W3: In my opinion, the main advantage of SyncFusion lies in its efficiency rather than its performance. The performance improvement is relatively limited. Moreover, JavisScore is designed for evaluating Audio-Video Synchrony. What's the comparison between interleaved concatenation and SyncFusion using this metric?

Q1: What if the model is trained with generated captions (PE captions)? Can I see that PE feature→DiT is preferable to PE caption→Qwen Encoder→DiT due to the reduced gap between training and inference, even if both approaches are trained with rigorous alignment (for example, training the Qwen Encoder+DiT on PE captions rather than other captions)? Note that PE features refer to Qwen-encoded user input. Moreover, is it necessary for the Qwen Encoder to be trained with an additional loss function, PE loss, which refers to the NTP loss for generating the target dense caption?

评论

Thank you very much for your thoughtful and detailed feedback.

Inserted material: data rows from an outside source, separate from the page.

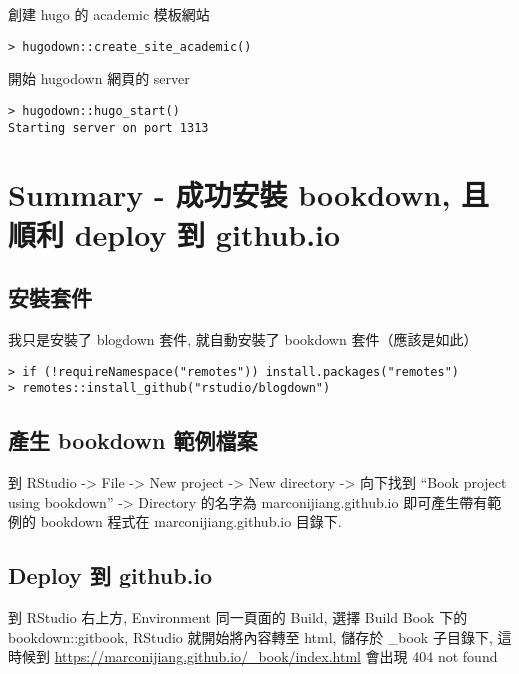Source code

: \documentclass[
]{book}
\begin{document}
創建 hugo 的 academic 模板網站

\begin{verbatim}
> hugodown::create_site_academic()
\end{verbatim}

開始 hugodown 網頁的 server

\begin{verbatim}
> hugodown::hugo_start()
Starting server on port 1313
\end{verbatim}

\hypertarget{chap-summary}{%
\chapter{Summary - 成功安裝 bookdown, 且順利 deploy 到 github.io}\label{chap-summary}}

\hypertarget{ux5b89ux88ddux5957ux4ef6}{%
\section{安裝套件}\label{ux5b89ux88ddux5957ux4ef6}}

我只是安裝了 blogdown 套件, 就自動安裝了 bookdown 套件（應該是如此）

\begin{verbatim}
> if (!requireNamespace("remotes")) install.packages("remotes")  
> remotes::install_github("rstudio/blogdown")
\end{verbatim}

\hypertarget{ux7522ux751f-bookdown-ux7bc4ux4f8bux6a94ux6848}{%
\section{產生 bookdown 範例檔案}\label{ux7522ux751f-bookdown-ux7bc4ux4f8bux6a94ux6848}}

到 RStudio -\textgreater{} File -\textgreater{} New project -\textgreater{} New directory -\textgreater{} 向下找到 ``Book project using bookdown'' -\textgreater{} Directory 的名字為 marconijiang.github.io 即可產生帶有範例的 bookdown 程式在 marconijiang.github.io 目錄下.

\hypertarget{deploy-ux5230-github.io}{%
\section{Deploy 到 github.io}\label{deploy-ux5230-github.io}}

到 RStudio 右上方, Environment 同一頁面的 Build, 選擇 Build Book 下的 bookdown::gitbook, RStudio 就開始將內容轉至 html, 儲存於 \_book 子目錄下, 這時候到 \url{https://marconijiang.github.io/_book/index.html} 會出現 404 not found
\end{document}
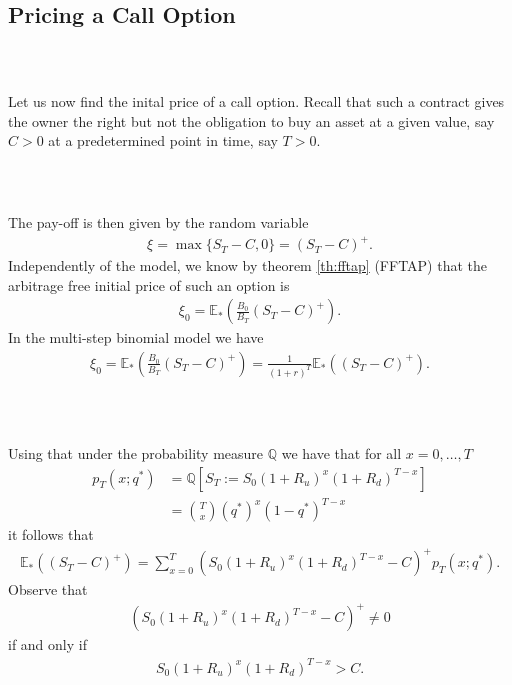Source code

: \documentclass{beamer}
\numberwithin{equation}{section}
\begin{document}
\subsection{Pricing a Call Option}

\begin{frame}\frametitle{{\normalsize \secname} \\ {\large \subsecname}}
    Let us now find the inital price of a call option. 
    Recall that such a contract gives the owner the right but not the obligation to buy an asset at a given value, say $C > 0$ at a predetermined point in time, say $T > 0$. 
\end{frame}

\begin{frame}\frametitle{{\normalsize \secname} \\ {\large \subsecname}}
    The pay-off is then given by the random variable
    \begin{align}
        \xi = \max\{ S_T - C, 0\} = (S_T - C)^+.
    \end{align}
    Independently of the model, we know by theorem \ref{th:fftap} (FFTAP) that the arbitrage free initial price of such an option is 
    \begin{align}
        \xi_0 = \mathbb{E}_*\left( \frac{B_0}{B_T}(S_T - C)^+\right). 
    \end{align}
    In the multi-step binomial model we have
    \begin{align}
        \xi_0 = \mathbb{E}_* \left( \frac{B_0}{B_T}(S_T - C)^+ \right) = \frac{1}{(1+r)^T} \mathbb{E}_* \left( (S_T-C)^+\right). 
    \end{align}
\end{frame}

\begin{frame}\frametitle{{\normalsize \secname} \\ {\large \subsecname}}
    Using that under the probability measure $\mathbb{Q}$ we have that for all $x = 0, \ldots, T$
    \begin{align}
        p_T(x; q^*) &= \mathbb{Q}\left[ S_T := S_0(1+ R_u)^x(1+R_d)^{T-x}\right]\\
        &= \binom{T}{x}( q^* )^x(1-q^*)^{T-x}
    \end{align}
    it follows that
    \begingroup
    \footnotesize
    \begin{align}
        \mathbb{E}_* \left( (S_T - C)^+ \right) = \sum_{x=0}^T \left( S_0(1+R_u)^x(1+R_d)^{T-x} - C \right)^+ p_T(x; q^*).
    \end{align}
    \endgroup
    Observe that 
    \begin{align}
        \left( S_0(1+R_u)^x(1+R_d)^{T-x} - C \right)^+ \neq 0
    \end{align}
    if and only if 
    \begin{align}
        S_0(1+R_u)^x(1+R_d)^{T-x} > C. 
    \end{align}
\end{frame}
\end{document}
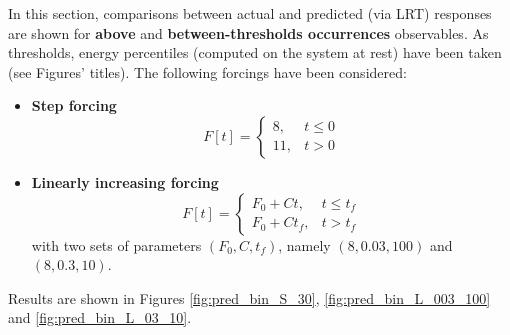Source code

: \documentclass{article}
\begin{document}
In this section, comparisons between actual and predicted (via LRT) responses are shown for \textbf{above} and \textbf{between-thresholds occurrences} observables.
As thresholds, energy percentiles (computed on the system at rest) have been taken (see Figures' titles).
The following forcings have been considered:

\begin{itemize}
	\item \textbf{Step forcing}
		\begin{equation}
		F[t]=\left\{\begin{array}{ll}{8,} & {t \leq 0} \\ {11,} & {t > 0}\end{array}\right.
		\end{equation}		
	\item \textbf{Linearly increasing forcing}
		\begin{equation}
		F[t]=\left\{\begin{array}{ll}{F_0 + C t,} & {t \leq t_f} \\ {F_0 + C t_f,} & {t > t_f}\end{array}\right.
		\end{equation}
		with two sets of parameters $(F_0, C, t_f)$, namely $(8, 0.03, 100)$ and $(8, 0.3, 10)$.
\end{itemize}
Results are shown in Figures \ref{fig:pred_bin_S_30}, \ref{fig:pred_bin_L_003_100} and \ref{fig:pred_bin_L_03_10}.
\end{document}
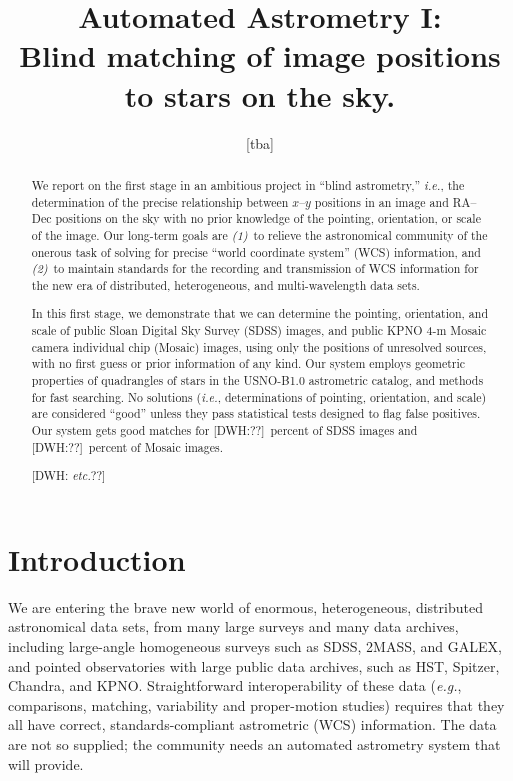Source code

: \documentclass[12pt,preprint]{aastex}
\newcommand{\latin}[1]{\textit{#1}}
\newcommand{\ie}{\latin{i.e.}}
\newcommand{\eg}{\latin{e.g.}}
\newcommand{\etc}{\latin{etc.}}
\begin{document}
\title{
  Automated Astrometry I:\\
  Blind matching of image positions to stars on the sky.
}
\author{
  [tba]
}

\begin{abstract}
We report on the first stage in an ambitious project in ``blind
astrometry,'' \ie, the determination of the precise relationship
between $x$--$y$ positions in an image and RA--Dec positions on the
sky with no prior knowledge of the pointing, orientation, or scale of
the image.  Our long-term goals are \textsl{(1)}~to relieve the
astronomical community of the onerous task of solving for precise
``world coordinate system'' (WCS) information, and \textsl{(2)}~to
maintain standards for the recording and transmission of WCS
information for the new era of distributed, heterogeneous, and
multi-wavelength data sets.

In this first stage, we demonstrate that we can determine the
pointing, orientation, and scale of public Sloan Digital Sky Survey
(SDSS) images, and public KPNO 4-m Mosaic camera individual chip
(Mosaic) images, using only the positions of unresolved sources, with
no first guess or prior information of any kind.  Our system employs
geometric properties of quadrangles of stars in the USNO-B1.0
astrometric catalog, and methods for fast searching.  No solutions
(\ie, determinations of pointing, orientation, and scale) are
considered ``good'' unless they pass statistical tests designed to
flag false positives.  Our system gets good matches for
[DWH:??]~percent of SDSS images and [DWH:??]~percent of Mosaic images.

[DWH: \etc??]
\end{abstract}


\section{Introduction}

We are entering the brave new world of enormous, heterogeneous,
distributed astronomical data sets, from many large surveys and many
data archives, including large-angle homogeneous surveys such as SDSS,
2MASS, and GALEX, and pointed observatories with large public data
archives, such as HST, Spitzer, Chandra, and KPNO.  Straightforward
interoperability of these data (\eg, comparisons, matching,
variability and proper-motion studies) requires that they all have
correct, standards-compliant astrometric (WCS) information.  The data
are not so supplied; the community needs an automated astrometry
system that will provide.
\end{document}

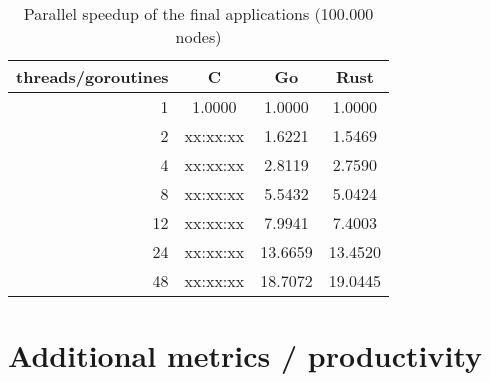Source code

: \begin{table}[htb]
    \centering
    \begin{tabular}{rccc}
        \toprule
            threads/goroutines
            & C
            & Go
            & Rust \\
        \midrule

            1
            & 1.0000
            & 1.0000
            & 1.0000 \\

            2
            & xx:xx:xx
            & 1.6221
            & 1.5469 \\

            4
            & xx:xx:xx
            & 2.8119
            & 2.7590 \\

            8
            & xx:xx:xx
            & 5.5432
            & 5.0424 \\

            12
            & xx:xx:xx
            & 7.9941
            & 7.4003 \\

            24
            & xx:xx:xx
            & 13.6659
            & 13.4520 \\

            48
            & xx:xx:xx
            & 18.7072
            & 19.0445 \\

        \bottomrule
    \end{tabular}
    \caption{Parallel speedup of the final applications (100.000 nodes)}
    \label{tb:final_speedup}
\end{table}

\section{Additional metrics / productivity}
\label{sec:Evaluation::Metrics}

  • W1: We appreciate the suggestion of trying more recent audio encoders in the framework. We agree it is a promising direction and will consider it in future extensions, such as trying separate sound, speech, and music encoders or an integrated encoder to further enhance the audio representation.

  • W2: Thank you for pointing this out. All the evaluation metrics for sounding video generation follow JavisDiT[1], including the JavisScore metric (basically measuring the segment-level consistency between the whole audio-video pairs). We will add a more detailed explanation of the evaluation metrics in the revised version to improve clarity and self-containment.

  • W3: In fact, JavisScore is designed to evaluate the audio-visual synchrony in generated sounding videos, while interleaved concatenation and SyncFusion modules are designed to caption the synchrony in input sounding videos for better understanding. Therefore, JavisScore cannot be adopted to evaluate interleaved concatenation and SyncFusion modules, and understanding metrics are more suitable for evaluation, such as the QA accuracy used in our experiments.

  • Q1: Yes, we argue that using PE features (i.e., Qwen-encoded user inputs) aligns training and inference more closely, reducing modality and distribution gaps. And adding a PE/NTP loss on the target dense caption for training is indeed necessary, since the inference stage will force the LLM to generate target captions and then pass the context information into the DiT decoder via JavisQuery. We will continue to explore this in future work, such as developing a more advanced thinking model version to adapt to this situation (generating dense captions can be viewed as a thinking process) and further enhance both understanding and generation of sounding videos.

Thanks again for your constructive comments, which are very helpful in strengthening our paper.


[1] Liu K, Li W, Chen L, et al. Javisdit: Joint audio-video diffusion transformer with hierarchical spatio-temporal prior synchronization[J]. arXiv preprint arXiv:2503.23377, 2025.

评论

Thank you for the rebuttal. I am willing to increase my score.

评论

Thank you for your positive feedback and for engaging in the constructive discussion period, which helped us improve the clarity and quality of our paper. All the discussions will be integrated into the revised version.

Best regards,

Authors

最终决定

The paper proposes a new MLLM for synchronized AV understanding and generation based on strong spatio-temporal alignment. It proposes a three-stage training pipeline for synchronized generation as well as a new large-scale dataset for complex audio-video-text interactions based on QA instances from existing models such as VideoLlama2. The model shows good results across various benchmarks.

The paper was considered by four reviewers with the following ratings: SA - BA - BA - BA

The reviewers mainly criticised the limited conceptual novelty, but highlighted the extensive evaluation, the solid model design, as well as the option of having access to this as a public model and dataset. Most weaknesses raised by reviewers have been addressed in the rebuttal.

The AC follows the consensus of the reviewer voting and recommends accepting the paper. The AC would encourage the authors to integrate the findings of the rebuttal in the CR version of the paper.